Why is my rice mushy? Probably too much water or over-stirring. Use the 2:1 water-to-rice ratio, and fluff gently with a fork.
Can I add veggies? Absolutely! Toss in peas, diced carrots, or spinach. Just sauté them with the spices before adding rice.
That’s everything I know about making easy lemon rice in 15 minutes! Hope you give it a try, and if you mess it up, you’re in good company—I’ve forgotten the lemon, burned the spices, and turned it into glue more times than I’d like to admit.

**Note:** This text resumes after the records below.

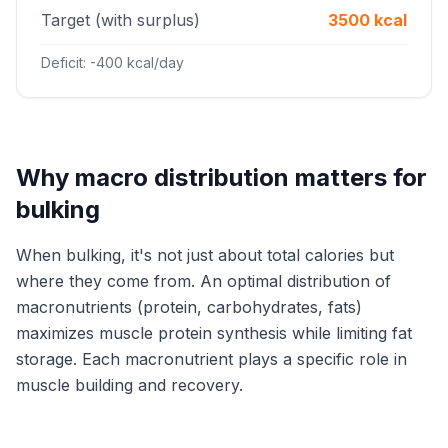
Target (with surplus)
3500 kcal
Deficit: -400 kcal/day
Why macro distribution matters for
bulking
When bulking, it's not just about total calories but
where they come from. An optimal distribution of
macronutrients (protein, carbohydrates, fats)
maximizes muscle protein synthesis while limiting fat
storage. Each macronutrient plays a specific role in
muscle building and recovery.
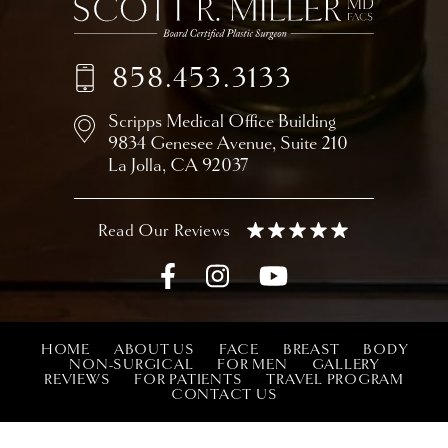
858.453.3133
Scripps Medical Office Building
9834 Genesee Avenue,
Suite 210
La Jolla, CA 92037
HOME
ABOUT US
FACE
BREAST
BODY
NON-SURGICAL
FOR MEN
GALLERY
REVIEWS
FOR PATIENTS
TRAVEL PROGRAM
CONTACT US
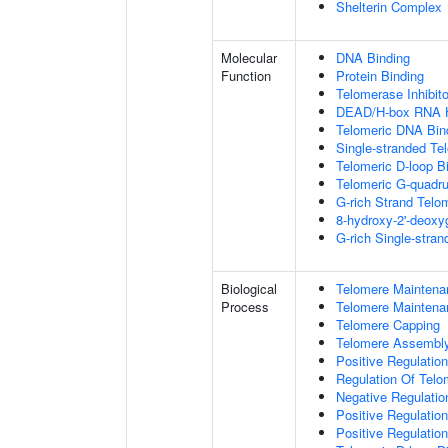
Shelterin Complex
Molecular
DNA Binding
Function
Protein Binding
Telomerase Inhibito
DEAD/H-box RNA H
Telomeric DNA Bin
Single-stranded Te
Telomeric D-loop B
Telomeric G-quadr
G-rich Strand Telo
8-hydroxy-2'-deox
G-rich Single-stra
Biological
Telomere Maintena
Process
Telomere Maintena
Telomere Capping
Telomere Assembl
Positive Regulatio
Regulation Of Tel
Negative Regulati
Positive Regulatio
Positive Regulatio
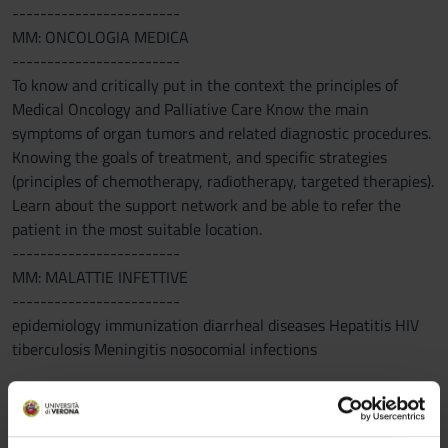
------------------------
MM: ONCOLOGIA MEDICA
------------------------
To know and critically put in the context the principles of
Medical Oncology and Palliative Care Know the main
symptoms of organ tumors and related diagnostic procedures.
Knowing the goals of treatment, and specific strategies
(principles of chemotherapy, radiotherapy, targeted therapies).
Learn about the support network and be able to refer the
patient in the most suitable location.
------------------------
MM: MALATTIE INFETTIVE
------------------------
epidemiology immunization diarrheal diseases Hepatitis HIV
tiberculosis Meningitis nosocomial infections
Program
------------------------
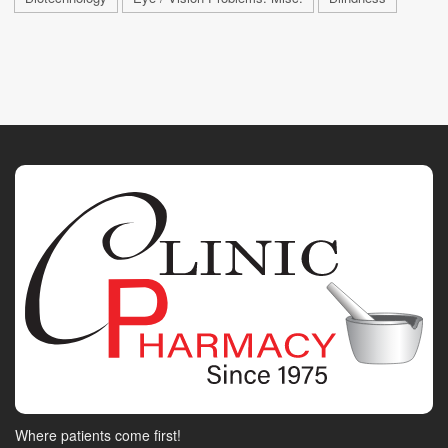
Where patients come first!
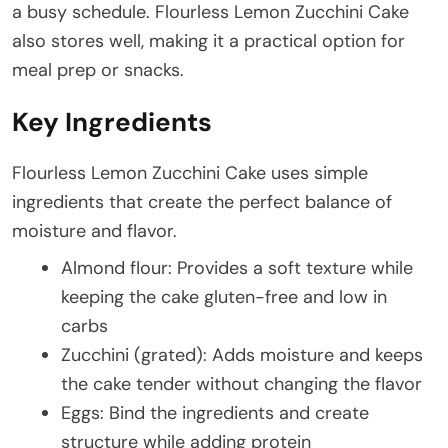
a busy schedule. Flourless Lemon Zucchini Cake
also stores well, making it a practical option for
meal prep or snacks.
Key Ingredients
Flourless Lemon Zucchini Cake uses simple
ingredients that create the perfect balance of
moisture and flavor.
Almond flour: Provides a soft texture while
keeping the cake gluten-free and low in
carbs
Zucchini (grated): Adds moisture and keeps
the cake tender without changing the flavor
Eggs: Bind the ingredients and create
structure while adding protein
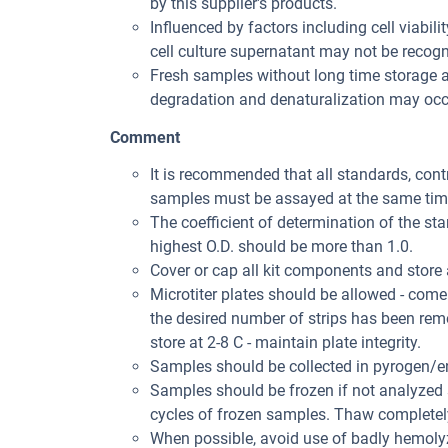
by this supplier's products.
Influenced by factors including cell viabil
cell culture supernatant may not be recogni
Fresh samples without long time storage a
degradation and denaturalization may occu
Comment
It is recommended that all standards, con
samples must be assayed at the same tim
The coefficient of determination of the st
highest O.D. should be more than 1.0.
Cover or cap all kit components and store 
Microtiter plates should be allowed - come
the desired number of strips has been rem
store at 2-8 C - maintain plate integrity.
Samples should be collected in pyrogen/en
Samples should be frozen if not analyzed s
cycles of frozen samples. Thaw completely 
When possible, avoid use of badly hemolyz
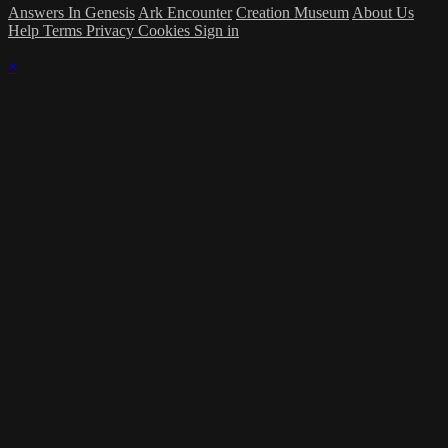
Answers In Genesis
Ark Encounter
Creation Museum
About Us
Help
Terms
Privacy
Cookies
Sign in
×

Easy lemon rice recipe in 15 minutes
A quick and vibrant lemon rice dish that’s perfect for busy nights, potlucks, or when you’re craving a little sunshine in a bowl.

Ingredients
- 1 cup basmati rice (or any long-grain rice)
- 2 cups water
- 1 tbsp olive oil or ghee
- 1 tsp mustard seeds
- 1 tsp turmeric
- 1/2 tsp cumin
- 1/4 tsp asafoetida (optional)
- 1/2 tsp salt
- Juice of 1 large lemon (about 3 tbsp)
- 2 tbsp chopped cilantro
- 1/4 cup roasted peanuts (optional)
Instructions
-
Rinse the rice under cold water until the water runs clear to remove excess starch.
-
Heat oil or ghee in a pot over medium heat. Add mustard seeds and wait for them to pop (about 30 seconds).
-
Add turmeric, cumin, and asafoetida (if using). Stir for 10 seconds until fragrant.
-
Add the rinsed rice and stir to coat it in the spices. Toast for 1 minute.
-
Pour in water and salt. Bring to a boil, then cover and simmer on low for 10 minutes.
-
Turn off the heat, fluff the rice with a fork, and drizzle lemon juice over it. Mix gently.
-
Stir in cilantro and peanuts. Taste and adjust with more lemon or salt if needed.